Las Vegas, NV – It’s not often that the Nevada State Democratic Party agrees with Republican elected officials – but it appears we’ve found some common ground with Republican Treasurer Dan Schwartz, who’s now “virtually certain” he’ll run for Governor in 2018. In a new interview with Ray Hagar on Nevada Newsmakers, Treasurer Schwartz said casino billionaire and Republican mega-donor Sheldon Adelson "has bought" Attorney General Adam Laxalt and that ethical questions remain after the controversial incident where Laxalt asked Nevada's top gaming regulator to intervene in a lawsuit on Adelson’s behalf.
Nevada State Democratic Party spokesperson Stewart Boss released the following statement:
“As Treasurer Dan Schwartz gears up for 2018, he is raising questions about Adam Laxalt’s integrity as the centerpiece of his argument against the state’s hyper-partisan and self-serving Attorney General. Treasurer Schwartz sees what Nevada voters are clearly going to learn over the course of this campaign: Adam Laxalt is a puppet for his favorite billionaire and biggest campaign donor, and he is too unethical to be Nevada’s next Governor.”
Nevada Newsmakers: State Treasurer Schwartz 'virtually certain' he'll run for governor in 2018
July 19, 2017 - by Ray Hagar
Nevada State Treasurer Dan Schwartz said Wednesday it is "virtually certain" he will run for governor as a Republican in 2018.
Schwartz, speaking on Nevada Newsmakers, said he would officially announce his campaign in about two months.
"I am virtually certain I will do it," Schwartz said about running for governor. "I will probably announce sometime in September and have an exploratory committee in mid-August.
"It looks like this is going to happen," said the one-term treasurer, purported to be a millionaire.
Attorney General Adam Laxalt is considered the front-runner for the GOP gubernatorial nomination. He has already secured the financial backing of Nevada's richest citizen, Las Vegas Sands boss Sheldon Adelson.

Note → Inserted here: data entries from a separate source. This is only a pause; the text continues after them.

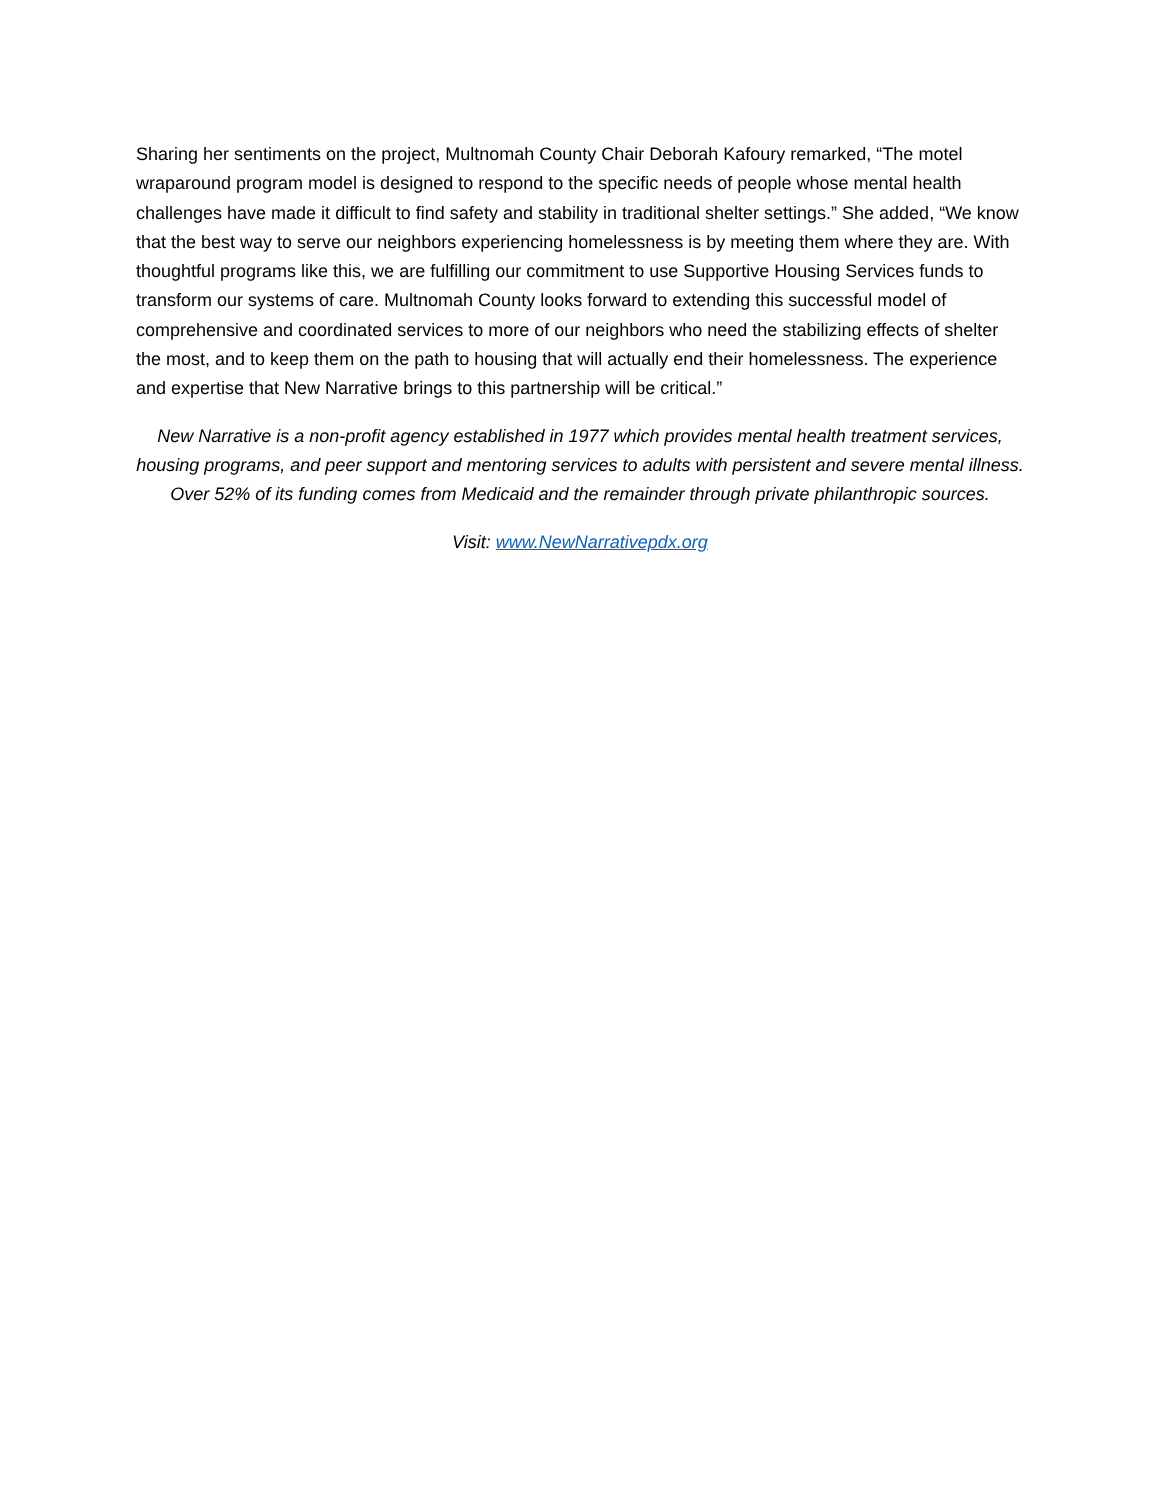Sharing her sentiments on the project, Multnomah County Chair Deborah Kafoury remarked, “The motel wraparound program model is designed to respond to the specific needs of people whose mental health challenges have made it difficult to find safety and stability in traditional shelter settings.” She added, “We know that the best way to serve our neighbors experiencing homelessness is by meeting them where they are. With thoughtful programs like this, we are fulfilling our commitment to use Supportive Housing Services funds to transform our systems of care. Multnomah County looks forward to extending this successful model of comprehensive and coordinated services to more of our neighbors who need the stabilizing effects of shelter the most, and to keep them on the path to housing that will actually end their homelessness. The experience and expertise that New Narrative brings to this partnership will be critical.”
New Narrative is a non-profit agency established in 1977 which provides mental health treatment services, housing programs, and peer support and mentoring services to adults with persistent and severe mental illness. Over 52% of its funding comes from Medicaid and the remainder through private philanthropic sources.
Visit: www.NewNarrativepdx.org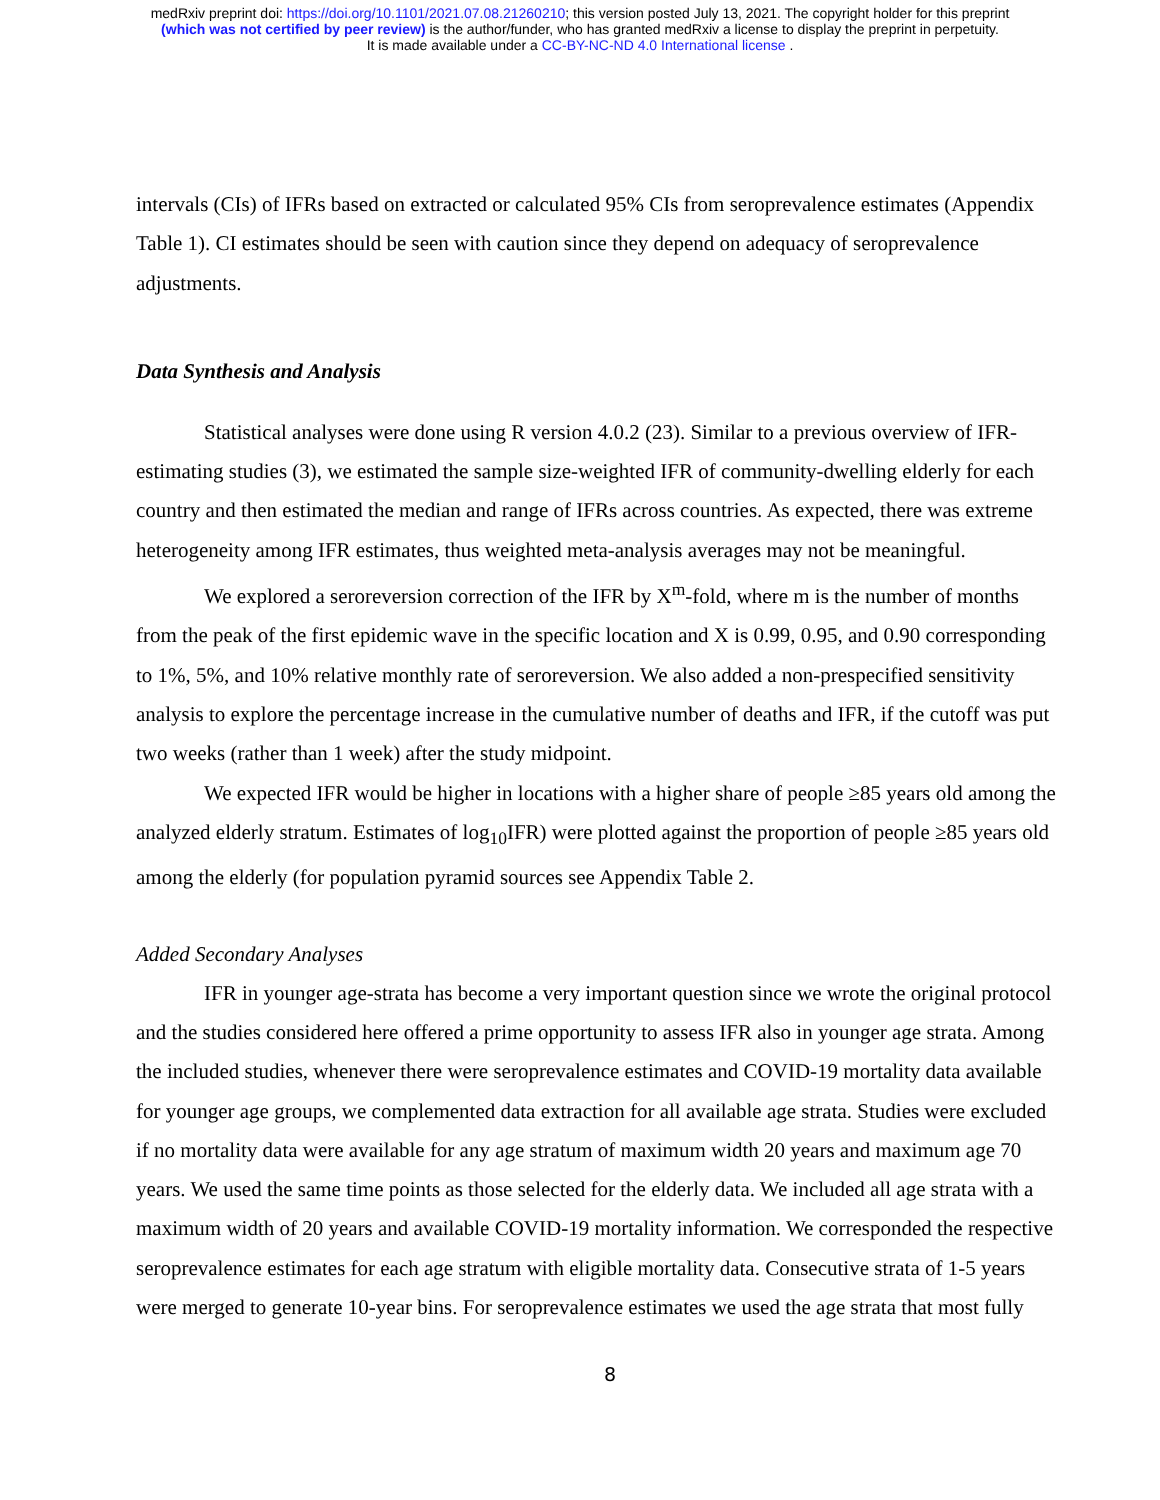medRxiv preprint doi: https://doi.org/10.1101/2021.07.08.21260210; this version posted July 13, 2021. The copyright holder for this preprint
(which was not certified by peer review) is the author/funder, who has granted medRxiv a license to display the preprint in perpetuity.
It is made available under a CC-BY-NC-ND 4.0 International license .
intervals (CIs) of IFRs based on extracted or calculated 95% CIs from seroprevalence estimates (Appendix Table 1). CI estimates should be seen with caution since they depend on adequacy of seroprevalence adjustments.
Data Synthesis and Analysis
Statistical analyses were done using R version 4.0.2 (23). Similar to a previous overview of IFR-estimating studies (3), we estimated the sample size-weighted IFR of community-dwelling elderly for each country and then estimated the median and range of IFRs across countries. As expected, there was extreme heterogeneity among IFR estimates, thus weighted meta-analysis averages may not be meaningful.
We explored a seroreversion correction of the IFR by X<sup>m</sup>-fold, where m is the number of months from the peak of the first epidemic wave in the specific location and X is 0.99, 0.95, and 0.90 corresponding to 1%, 5%, and 10% relative monthly rate of seroreversion. We also added a non-prespecified sensitivity analysis to explore the percentage increase in the cumulative number of deaths and IFR, if the cutoff was put two weeks (rather than 1 week) after the study midpoint.
We expected IFR would be higher in locations with a higher share of people ≥85 years old among the analyzed elderly stratum. Estimates of log<sub>10</sub>IFR) were plotted against the proportion of people ≥85 years old among the elderly (for population pyramid sources see Appendix Table 2.
Added Secondary Analyses
IFR in younger age-strata has become a very important question since we wrote the original protocol and the studies considered here offered a prime opportunity to assess IFR also in younger age strata. Among the included studies, whenever there were seroprevalence estimates and COVID-19 mortality data available for younger age groups, we complemented data extraction for all available age strata. Studies were excluded if no mortality data were available for any age stratum of maximum width 20 years and maximum age 70 years. We used the same time points as those selected for the elderly data. We included all age strata with a maximum width of 20 years and available COVID-19 mortality information. We corresponded the respective seroprevalence estimates for each age stratum with eligible mortality data. Consecutive strata of 1-5 years were merged to generate 10-year bins. For seroprevalence estimates we used the age strata that most fully
8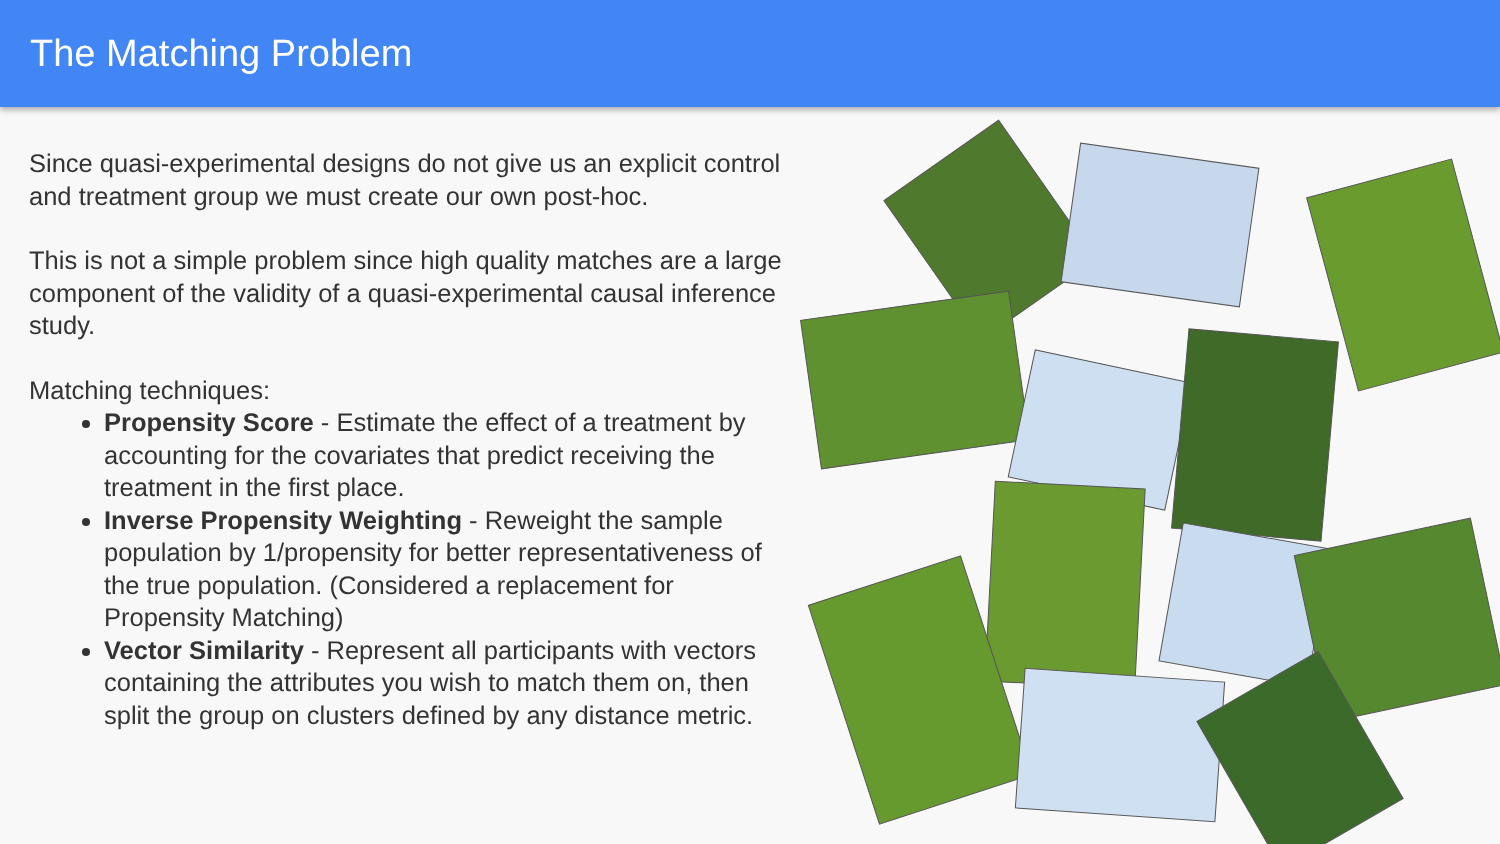The Matching Problem
Since quasi-experimental designs do not give us an explicit control and treatment group we must create our own post-hoc.
This is not a simple problem since high quality matches are a large component of the validity of a quasi-experimental causal inference study.
Matching techniques:
Propensity Score - Estimate the effect of a treatment by accounting for the covariates that predict receiving the treatment in the first place.
Inverse Propensity Weighting - Reweight the sample population by 1/propensity for better representativeness of the true population. (Considered a replacement for Propensity Matching)
Vector Similarity - Represent all participants with vectors containing the attributes you wish to match them on, then split the group on clusters defined by any distance metric.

Schwartz said he was not concerned about Adelson's financial support of Laxalt: "Sheldon is a good man. I'm not disparaging him. But this world is full of billionaires and full of millionaires. He's not the only guy in town."
Yet Adelson "has bought" Laxalt, Schwartz suggested.
He cited news reports earlier this year that Laxalt, on Adelson's behalf, urged Nevada's top gaming regulator to influence a high-stakes trial between Las Vegas Sands Corp. and its' former Macau CEO.
"I really question, and it is a question and not a statement, as to whether Sheldon has bought Adam," said Schwartz.
Gaming Control Board Chairman A.G. Burnett, the regulator in question, taped his conversation with Laxalt and turned it over to the FBI.
The FBI determined no crime had been committed by Laxalt, yet Schwartz said ethical questions remain.
"It is a statement of fact that the FBI did not find any criminal activity," Schwartz said. "But there is a real question as to how you are using your position, in this case attorney general, to appear before a public board, which is the Gaming Control Board, and effectively advocate for that board to intervene on behalf of someone else who is not your client.
"That is where the distinction (between crime and ethics) comes in," he said
"Do you think if it were someone else who had not donated $50,000 to his campaign, that Adam would have shown the same intensity of getting a hold of Mr. Burnett?" Schwartz said.
"This to me, makes me even more nervous about the attorney general," Schwartz added. "If you are in the pocket of the state's richest citizen, what does this suggest for your administration if you're elected governor?"
Asked if Laxalt and Roberson are both "in Adelson's pocket," Schwartz said, "I believe they are."